** Opening Dataset records block **

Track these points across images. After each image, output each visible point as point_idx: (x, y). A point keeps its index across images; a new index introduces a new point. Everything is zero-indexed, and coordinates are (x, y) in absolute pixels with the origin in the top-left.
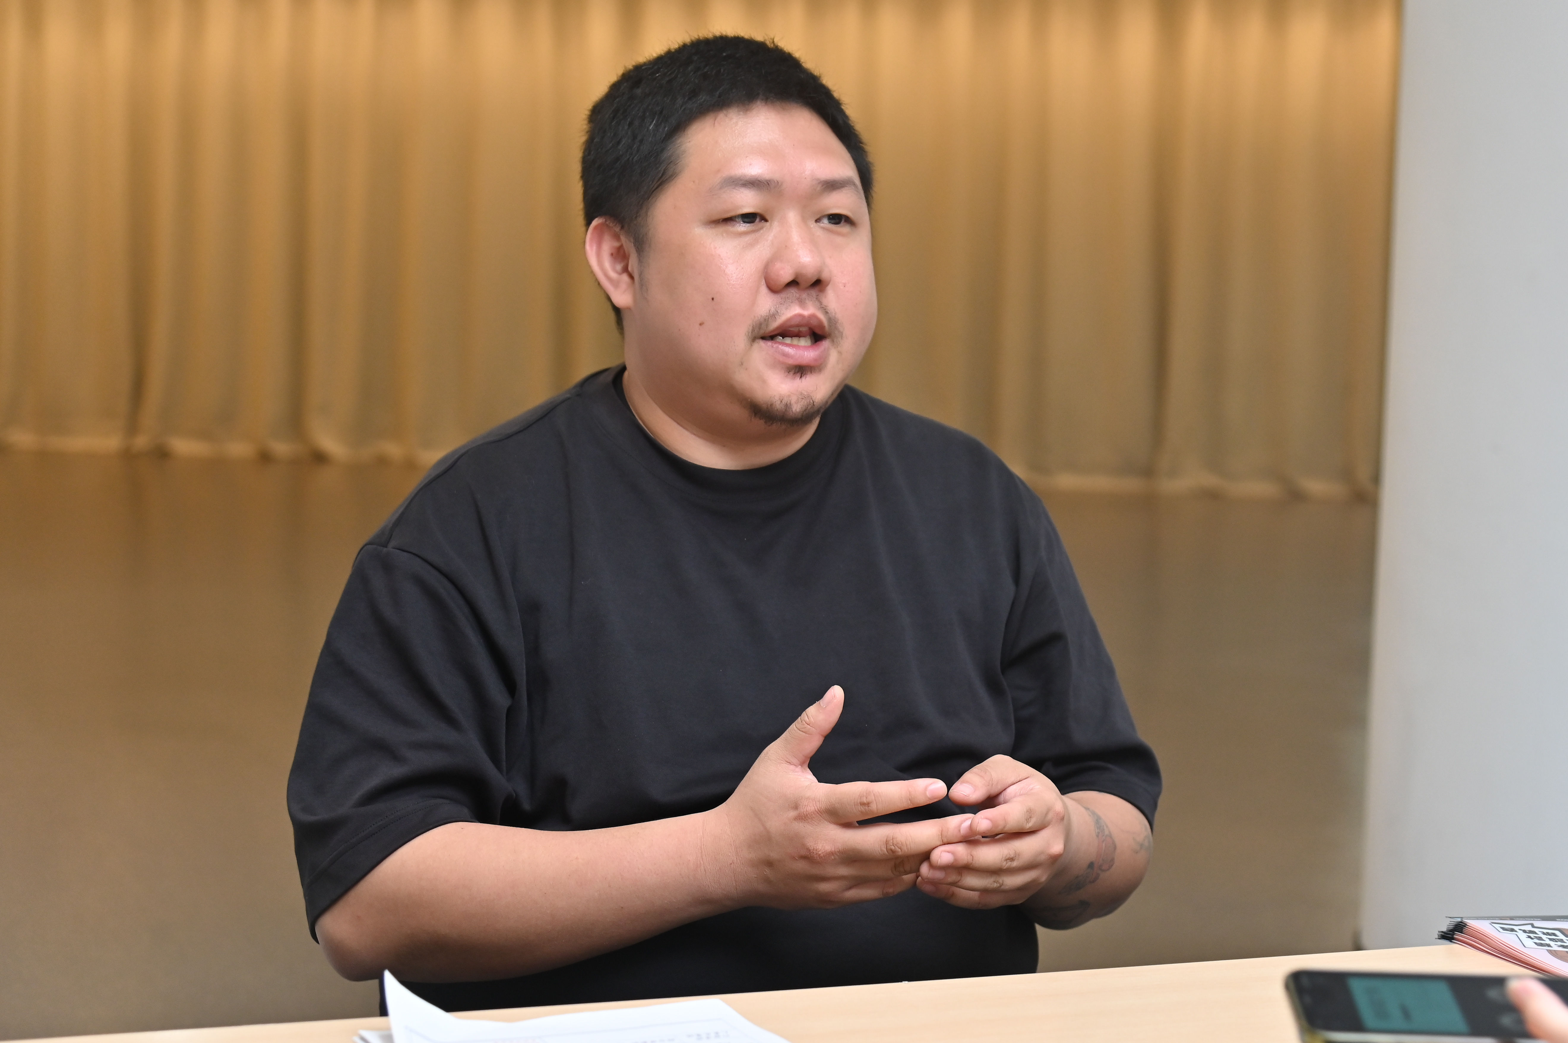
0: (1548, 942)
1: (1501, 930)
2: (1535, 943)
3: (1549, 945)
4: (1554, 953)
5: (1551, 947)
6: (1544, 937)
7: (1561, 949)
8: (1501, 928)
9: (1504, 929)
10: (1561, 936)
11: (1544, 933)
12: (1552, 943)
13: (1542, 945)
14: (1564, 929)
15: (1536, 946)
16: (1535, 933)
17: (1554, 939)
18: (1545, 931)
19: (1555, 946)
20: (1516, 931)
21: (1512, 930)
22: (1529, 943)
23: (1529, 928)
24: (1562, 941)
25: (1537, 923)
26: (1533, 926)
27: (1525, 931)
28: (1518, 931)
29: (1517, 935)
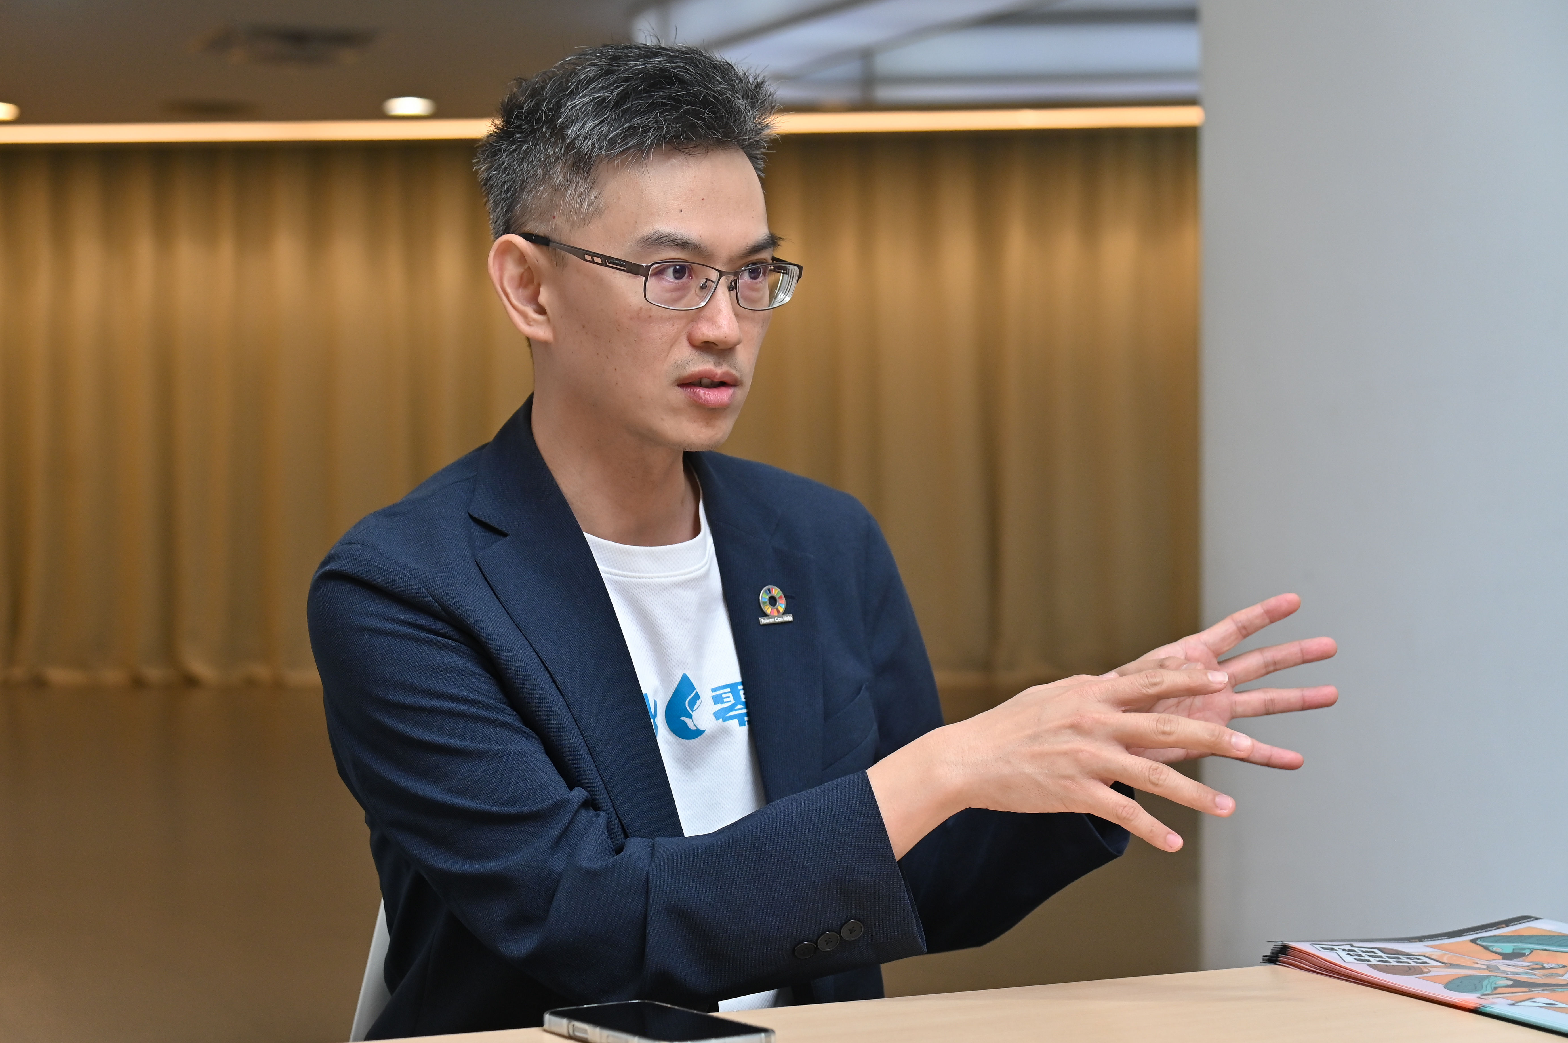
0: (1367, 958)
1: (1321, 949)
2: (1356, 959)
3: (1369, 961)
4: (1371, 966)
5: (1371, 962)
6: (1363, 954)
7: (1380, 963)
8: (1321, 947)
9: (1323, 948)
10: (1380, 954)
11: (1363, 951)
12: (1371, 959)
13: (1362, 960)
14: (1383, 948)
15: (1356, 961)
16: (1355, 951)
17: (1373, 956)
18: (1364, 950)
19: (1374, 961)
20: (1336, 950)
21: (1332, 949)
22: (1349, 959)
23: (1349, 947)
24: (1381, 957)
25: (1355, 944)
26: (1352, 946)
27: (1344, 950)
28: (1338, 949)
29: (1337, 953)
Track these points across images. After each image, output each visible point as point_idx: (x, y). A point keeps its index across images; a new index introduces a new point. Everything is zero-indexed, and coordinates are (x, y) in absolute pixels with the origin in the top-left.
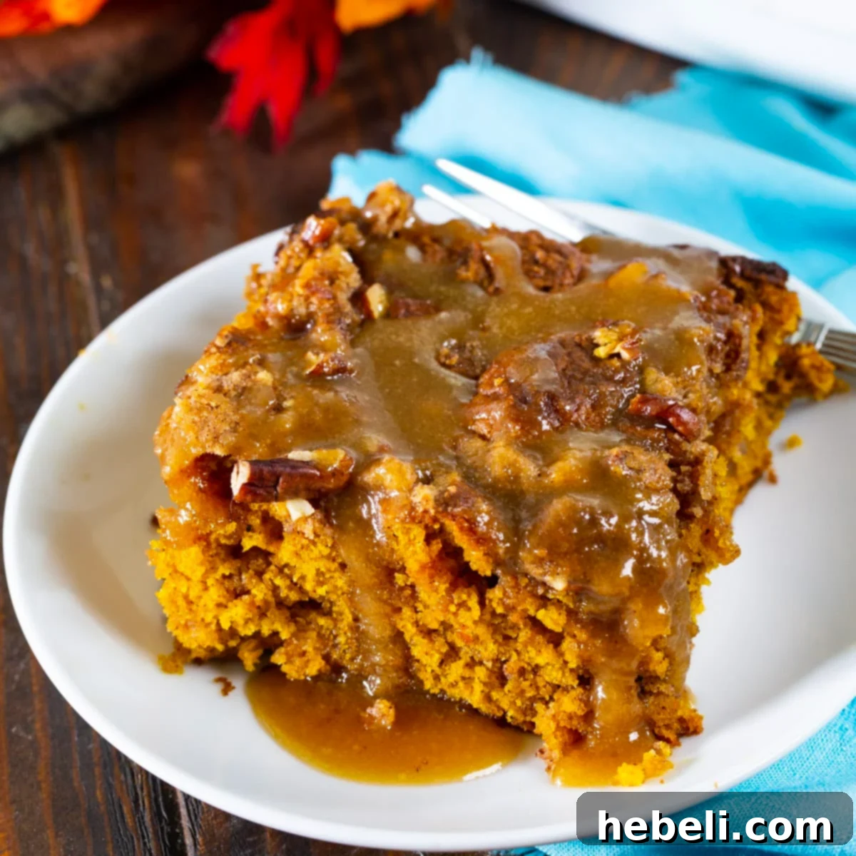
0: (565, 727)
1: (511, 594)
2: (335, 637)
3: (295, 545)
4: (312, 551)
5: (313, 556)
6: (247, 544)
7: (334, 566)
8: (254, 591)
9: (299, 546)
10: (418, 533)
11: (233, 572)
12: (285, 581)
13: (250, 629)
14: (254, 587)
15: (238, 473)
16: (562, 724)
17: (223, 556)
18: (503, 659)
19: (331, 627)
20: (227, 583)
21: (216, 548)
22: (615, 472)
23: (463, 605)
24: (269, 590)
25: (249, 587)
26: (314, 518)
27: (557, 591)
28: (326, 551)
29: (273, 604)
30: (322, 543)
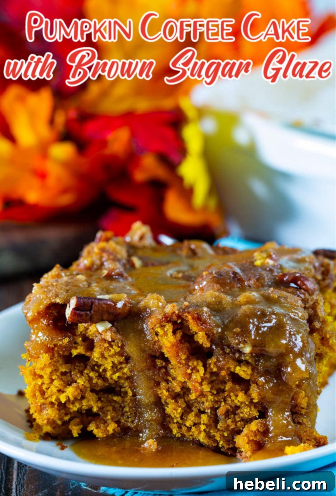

** Closing Dataset records block **

* **What is required**:
Please give the stretch of data from its start through the line containing "29: (1337, 953)" again, swapping "top-left" for "upper-left" and keeping everything else the same. Leave out the pictures.

* **Answer below**:
Track these points across images. After each image, output each visible point as point_idx: (x, y). A point keeps its index across images; a new index introduces a new point. Everything is zero-indexed, and coordinates are (x, y) in absolute pixels with the origin in the upper-left.
0: (1548, 942)
1: (1501, 930)
2: (1535, 943)
3: (1549, 945)
4: (1554, 953)
5: (1551, 947)
6: (1544, 937)
7: (1561, 949)
8: (1501, 928)
9: (1504, 929)
10: (1561, 936)
11: (1544, 933)
12: (1552, 943)
13: (1542, 945)
14: (1564, 929)
15: (1536, 946)
16: (1535, 933)
17: (1554, 939)
18: (1545, 931)
19: (1555, 946)
20: (1516, 931)
21: (1512, 930)
22: (1529, 943)
23: (1529, 928)
24: (1562, 941)
25: (1537, 923)
26: (1533, 926)
27: (1525, 931)
28: (1518, 931)
29: (1517, 935)
0: (1367, 958)
1: (1321, 949)
2: (1356, 959)
3: (1369, 961)
4: (1371, 966)
5: (1371, 962)
6: (1363, 954)
7: (1380, 963)
8: (1321, 947)
9: (1323, 948)
10: (1380, 954)
11: (1363, 951)
12: (1371, 959)
13: (1362, 960)
14: (1383, 948)
15: (1356, 961)
16: (1355, 951)
17: (1373, 956)
18: (1364, 950)
19: (1374, 961)
20: (1336, 950)
21: (1332, 949)
22: (1349, 959)
23: (1349, 947)
24: (1381, 957)
25: (1355, 944)
26: (1352, 946)
27: (1344, 950)
28: (1338, 949)
29: (1337, 953)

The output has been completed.